***** GIVEN RECORDS *****
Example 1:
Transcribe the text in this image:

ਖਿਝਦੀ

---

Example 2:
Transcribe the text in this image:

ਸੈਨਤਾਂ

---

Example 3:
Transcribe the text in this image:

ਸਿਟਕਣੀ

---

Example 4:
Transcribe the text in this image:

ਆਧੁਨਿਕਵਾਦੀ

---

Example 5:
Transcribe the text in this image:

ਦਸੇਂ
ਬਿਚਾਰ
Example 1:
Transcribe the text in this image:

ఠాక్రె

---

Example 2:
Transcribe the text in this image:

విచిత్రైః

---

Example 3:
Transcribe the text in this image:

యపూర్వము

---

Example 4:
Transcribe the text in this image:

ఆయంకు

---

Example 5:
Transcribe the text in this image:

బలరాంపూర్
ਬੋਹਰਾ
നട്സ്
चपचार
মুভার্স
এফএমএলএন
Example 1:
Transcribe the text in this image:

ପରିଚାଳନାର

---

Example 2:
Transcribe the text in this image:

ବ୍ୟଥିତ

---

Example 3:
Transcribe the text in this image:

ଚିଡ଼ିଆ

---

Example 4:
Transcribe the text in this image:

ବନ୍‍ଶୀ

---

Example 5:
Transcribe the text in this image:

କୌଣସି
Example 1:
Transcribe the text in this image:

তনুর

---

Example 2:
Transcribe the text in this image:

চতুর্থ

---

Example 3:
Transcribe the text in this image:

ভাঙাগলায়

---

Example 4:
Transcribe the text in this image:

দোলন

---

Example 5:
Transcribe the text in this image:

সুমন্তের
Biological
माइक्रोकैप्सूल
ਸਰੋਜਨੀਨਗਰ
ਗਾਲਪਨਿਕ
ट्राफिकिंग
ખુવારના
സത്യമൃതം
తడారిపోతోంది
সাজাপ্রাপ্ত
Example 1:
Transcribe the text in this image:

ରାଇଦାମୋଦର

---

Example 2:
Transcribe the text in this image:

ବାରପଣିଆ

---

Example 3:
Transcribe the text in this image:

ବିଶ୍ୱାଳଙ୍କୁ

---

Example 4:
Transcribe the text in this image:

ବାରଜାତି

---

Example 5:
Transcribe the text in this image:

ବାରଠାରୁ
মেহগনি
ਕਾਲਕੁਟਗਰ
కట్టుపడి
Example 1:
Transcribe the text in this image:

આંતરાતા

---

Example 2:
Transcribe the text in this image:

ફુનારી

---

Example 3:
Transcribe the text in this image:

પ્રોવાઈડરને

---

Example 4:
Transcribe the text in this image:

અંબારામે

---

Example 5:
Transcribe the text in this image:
*****
→ **YOUR ASSIGNMENT**
Nothing but an exact transcription of the records is expected.

→ **RESULT OF THE TASK**
Example 1:
Transcribe the text in this image:

ਖਿਝਦੀ

---

Example 2:
Transcribe the text in this image:

ਸੈਨਤਾਂ

---

Example 3:
Transcribe the text in this image:

ਸਿਟਕਣੀ

---

Example 4:
Transcribe the text in this image:

ਆਧੁਨਿਕਵਾਦੀ

---

Example 5:
Transcribe the text in this image:

ਦਸੇਂ
ਬਿਚਾਰ
Example 1:
Transcribe the text in this image:

ఠాక్రె

---

Example 2:
Transcribe the text in this image:

విచిత్రైః

---

Example 3:
Transcribe the text in this image:

యపూర్వము

---

Example 4:
Transcribe the text in this image:

ఆయంకు

---

Example 5:
Transcribe the text in this image:

బలరాంపూర్
ਬੋਹਰਾ
നട്സ്
चपचार
মুভার্স
এফএমএলএন
Example 1:
Transcribe the text in this image:

ପରିଚାଳନାର

---

Example 2:
Transcribe the text in this image:

ବ୍ୟଥିତ

---

Example 3:
Transcribe the text in this image:

ଚିଡ଼ିଆ

---

Example 4:
Transcribe the text in this image:

ବନ୍‍ଶୀ

---

Example 5:
Transcribe the text in this image:

କୌଣସି
Example 1:
Transcribe the text in this image:

তনুর

---

Example 2:
Transcribe the text in this image:

চতুর্থ

---

Example 3:
Transcribe the text in this image:

ভাঙাগলায়

---

Example 4:
Transcribe the text in this image:

দোলন

---

Example 5:
Transcribe the text in this image:

সুমন্তের
Biological
माइक्रोकैप्सूल
ਸਰੋਜਨੀਨਗਰ
ਗਾਲਪਨਿਕ
ट्राफिकिंग
ખુવારના
സത്യമൃതം
తడారిపోతోంది
সাজাপ্রাপ্ত
Example 1:
Transcribe the text in this image:

ରାଇଦାମୋଦର

---

Example 2:
Transcribe the text in this image:

ବାରପଣିଆ

---

Example 3:
Transcribe the text in this image:

ବିଶ୍ୱାଳଙ୍କୁ

---

Example 4:
Transcribe the text in this image:

ବାରଜାତି

---

Example 5:
Transcribe the text in this image:

ବାରଠାରୁ
মেহগনি
ਕਾਲਕੁਟਗਰ
కట్టుపడి
Example 1:
Transcribe the text in this image:

આંતરાતા

---

Example 2:
Transcribe the text in this image:

ફુનારી

---

Example 3:
Transcribe the text in this image:

પ્રોવાઈડરને

---

Example 4:
Transcribe the text in this image:

અંબારામે

---

Example 5:
Transcribe the text in this image:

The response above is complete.